Does anybody stock them?

I am looking for a few.


----------



## William Vermaak (7/2/17)

Hardtail1969 said:


> Does anybody stock them?
> 
> I am looking for a few.



I've ordered mine from eBay in the past. They are dirt cheap if you don't mind waiting about 3 weeks for our awesome postal service.

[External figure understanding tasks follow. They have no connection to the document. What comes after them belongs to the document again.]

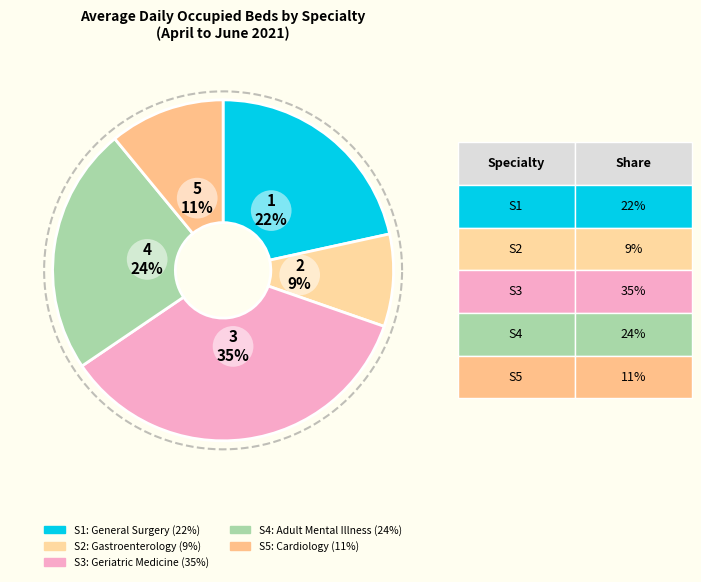

Is it true that 430 Geriatric Medicine is 45% of the pie?

False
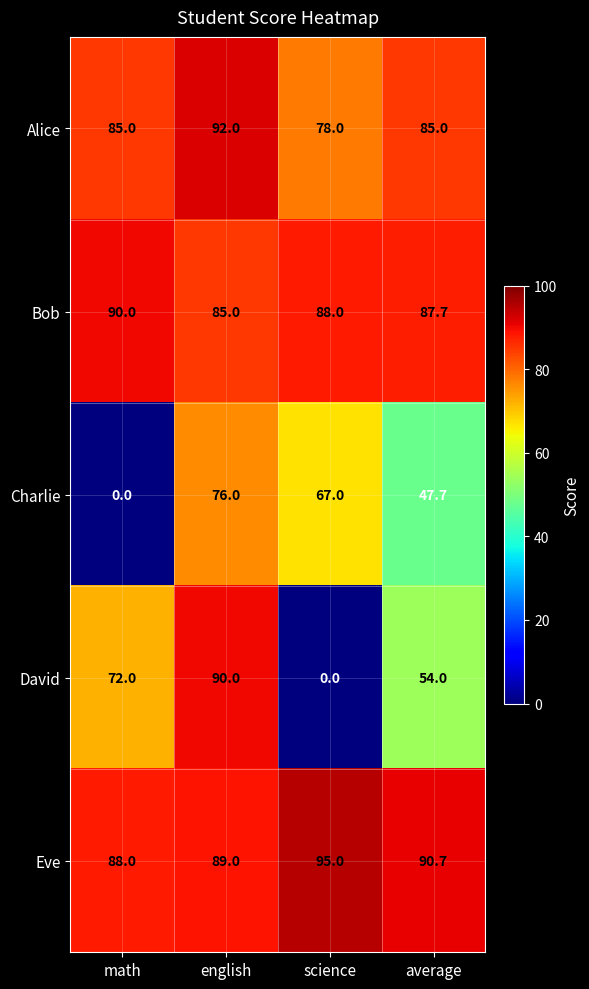

How many series are shown in this chart?

5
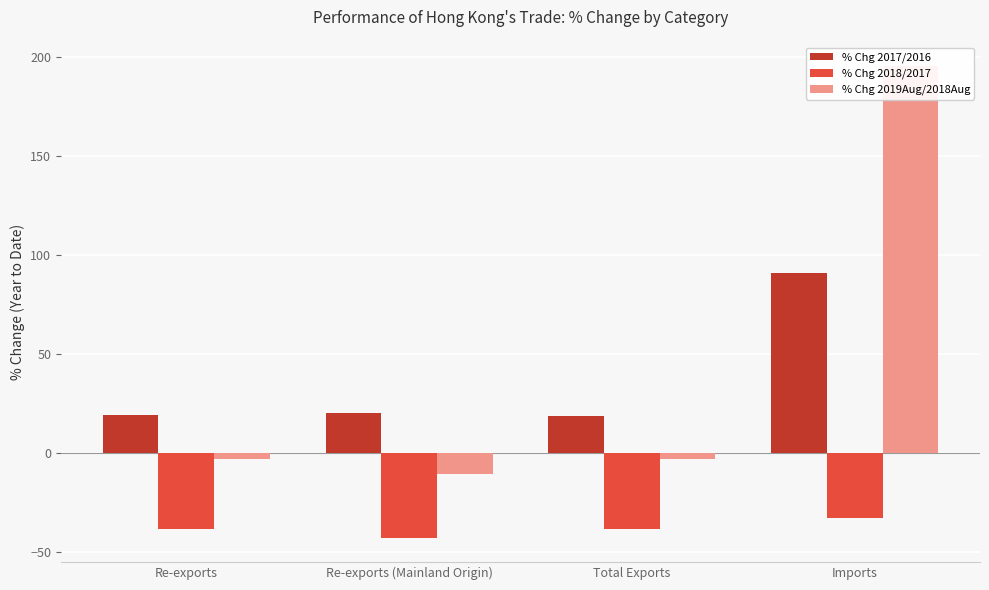

Between Imports and Re-exports (Mainland Origin), which is larger?

Imports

http://www.ebay.com/itm/NEW-Low-Pro...579516?hash=item5d6d789cbc:g:gr0AAOSw-vlVkog5

Reactions: Like 1


----------



## Hardtail1969 (7/2/17)

Thanks man, i will check, but i was hoping someone would have local stock, as my need is a bit more urgent than waiting weeks

Sent from my SM-A700FD using Tapatalk


----------



## Polar (12/2/17)

I have 2 bottom feed 510's. Would one of them help?


----------



## Hardtail1969 (12/2/17)

How much bud? And where you located?

Sent from my SM-A700FD using Tapatalk


----------



## Polar (12/2/17)

I'm in Durban. I paid R330 + Shipping for the pair. So like R165 ex shipping?

Fat daddy V4










Sent from my SM-G920F using Tapatalk


----------



## Hardtail1969 (12/2/17)

Nah, thats ok tx. Rather order from overseas then.

Sent from my SM-A700FD using Tapatalk

Reactions: Agree 1


----------



## Jp1905 (12/2/17)

Which area you in?Juicy Joes has...Phone em up...


Sent from my Nokia 3310

Reactions: Like 1


----------